Two Syrian girls, one of them an eight-month-old baby, are among up to six people who died when a boat carrying would-be migrants to Europe capsized off Libya Aug. 18, rescuers said.
Five bodies were recovered and one passenger was missing, presumed drowned, following the capsize on Aug. 18, AFP reported. Some of the 21 survivors told aid workers there had been 27 people from eight Syrian families on the boat.
The Phoenix, a rescue boat run by the Malta-based NGO Migrant Offshore Aid Station (MOAS) and the Italian Red Cross (CRI), recovered the corpses of two women, one man and the baby while the five-year-old’s body was picked up by a fishing boat, the organizations said.
Details of the tragedy emerged as the world’s attention has been re-focused on the crisis in Syria by this week’s poignant pictures of the bloodied, dust-covered face of four-year-old Omran following the bombing of his home in the war-torn city of Aleppo.

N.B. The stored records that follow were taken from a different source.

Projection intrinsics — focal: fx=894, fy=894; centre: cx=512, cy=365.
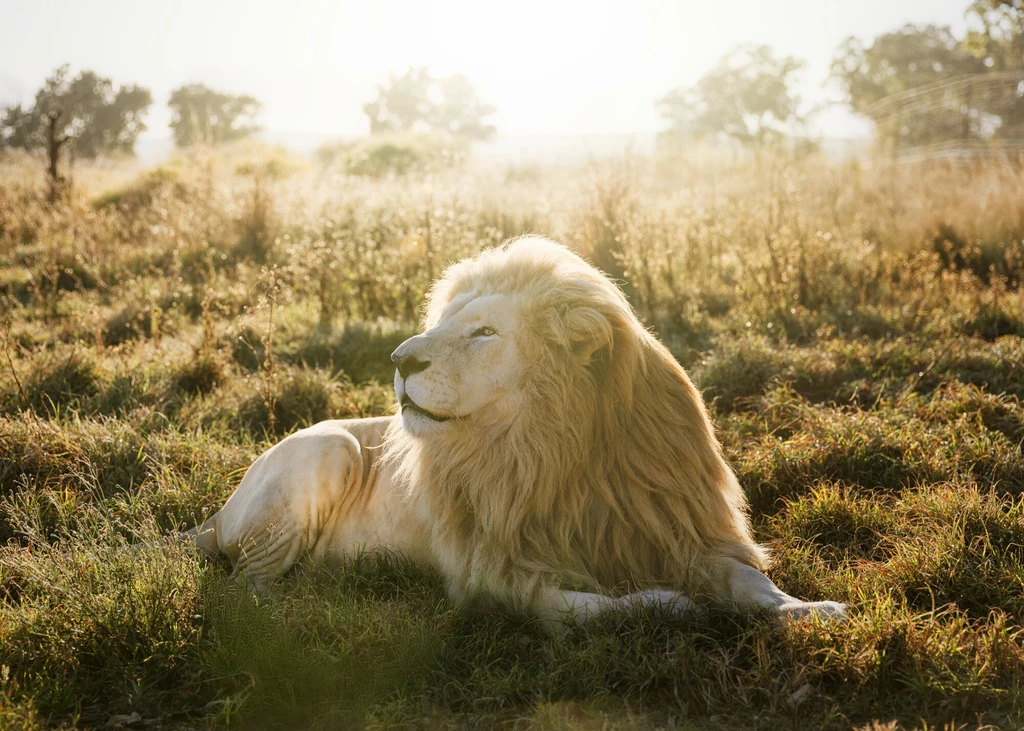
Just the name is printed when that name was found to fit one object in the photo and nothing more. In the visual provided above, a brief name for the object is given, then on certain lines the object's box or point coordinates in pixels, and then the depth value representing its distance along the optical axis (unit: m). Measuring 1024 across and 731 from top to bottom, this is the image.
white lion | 3.18
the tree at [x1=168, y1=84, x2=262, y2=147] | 35.84
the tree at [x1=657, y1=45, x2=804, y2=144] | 32.06
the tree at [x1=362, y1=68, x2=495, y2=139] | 35.59
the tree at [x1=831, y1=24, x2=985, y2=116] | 31.70
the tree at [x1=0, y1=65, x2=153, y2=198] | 30.03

MOAS co-founder Regina Catrambone said the latest deaths were a tragic reminder that hundreds of migrant children continue to perish at sea a year after toddler Aylan Kurdi’s body was washed ashore on a Turkish beach last year.
“It is very sad and frustrating to witness the tragic loss of life at sea, especially that of such a young child,” she said.
“It is time for the international community to come to terms with this reality and to implement safe and legal solutions for the most vulnerable among us to avail themselves of the rights and protections they are entitled to.”
Children represent a growing proportion of the migrants trying to reach Europe by sea from Turkey and North Africa – 27 percent of all arrivals in the first six months of this year were minors, according to the U.N. refugee agency.
Italy’s coastguard said the five deaths occurred on a day when they supervised the rescue of 534 people in 11 different operations off Libya.
Meanwhile, around 50 migrants were rescued after their boat ran aground Aug. 19 off Greece’s southwest coast, police said, after an uptick in arrivals.
The group was found off the town of Methoni on the Peloponnese peninsula, stranded on a chain of rocky islets. They have since been taken to Methoni to be processed and identified, according to harbor police.
Between the mornings of Aug. 18 and Aug. 19, 261 new arrivals were registered on the Aegean islands – mainly Lesbos – an increase on recent days, according to the SOMP agency which is coordinating Greece’s response to the migrant crisis.
The number of new arrivals is however considerably lower than the peak of last summer when an average of 100 migrants were arriving daily.